L’arrivée serrée du QIPCO Prix du Jockey Club n’a pas aidé Study of Man. Le handicapeur a simplement augmenté sa précédente valeur de deux kilos et celle de Patascoy (Wootton Bassett) de trois. Louis d’Or et Intellogent, les deux fils d’Intello (Galileo), lauréat en 2013 avec 54,5 à la clé, sont monté respectivement de 3,5 et 2,5 kilos.

 

La comparaison entre le Derby et le Jockey Club confirme le trend de la décennie. La moyenne des valeurs des gagnants à Epsom (55,6) est de presque deux kilos supérieure à celle de Chantilly (53,8). Seul Intello, en 2013, avait reçu un rating égal à celui du Derby winner Ruler of the World (Galileo).

 

Mais attention ! Les valeurs du Derby et du Jockey Club sont comme le résultat d’un match à la mi-temps. Dans la deuxième partie de la saison, il peut augmenter. Les cas plus flagrants sont :

  • Almanzor (Wootton Bassett), qui est passé du petit 52,5 de Chantilly à 58,5 après son coup de deux en Irlande et Angleterre ;
  • et Sea The Stars (Cape Cross), qui était bien meilleur que le 56 affiché à Epsom. Sa démonstration dans l’Arc de Triomphe l’a poussé à 61,5.

 

En attendant les grandes courses inter-générations, je me suis posé une question philosophique. Est-ce-que Roaring Lion, qui me semblait être un coup sûr dans le French Derby s’il avait couru, aurait gagné à Chantilly ? Phil Bull avait inventé les ratings pour mieux placer son argent et ceux de ses amis et clients. Il ne voulait pas classer les courses mais les chevaux…

Le pensionnaire de John Gosden, sur une distance un peu longue (2.400m à Epsom contre les 2.100m de Chantilly), a affiché 117. Disons que sur 2.100 mètres, il pouvait faire 119 (54 en valeur), donc quatre livres plus que Study of Man.

Clairement, je me suis dit que cela en faisait un gagnant (rêvé, seulement) du Jockey Club… Mais là, j’ai eu le souvenir d’une discussion arrosée de Campari avec un entraîneur classique (deux succès dans le Derby) de la classe de Luca Cumani.

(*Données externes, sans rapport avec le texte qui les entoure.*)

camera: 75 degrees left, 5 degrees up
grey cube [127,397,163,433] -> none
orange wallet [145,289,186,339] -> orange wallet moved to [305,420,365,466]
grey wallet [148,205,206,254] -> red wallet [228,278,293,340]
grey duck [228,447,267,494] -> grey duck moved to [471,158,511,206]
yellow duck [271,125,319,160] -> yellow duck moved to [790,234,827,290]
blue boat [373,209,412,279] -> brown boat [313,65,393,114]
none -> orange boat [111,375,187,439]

La question était : combien de livres d’avantage faut-il en théorie avoir pour gagner une course en se mettant à l’abri de mauvaises surprises dans le parcours et d’une possible faute du jockey ? La réponse, que j’ai pris comme une loi, est : huit. Depuis lors, avant de juger un favori imbattable, je calcule s’il est huit livres meilleur que les autres.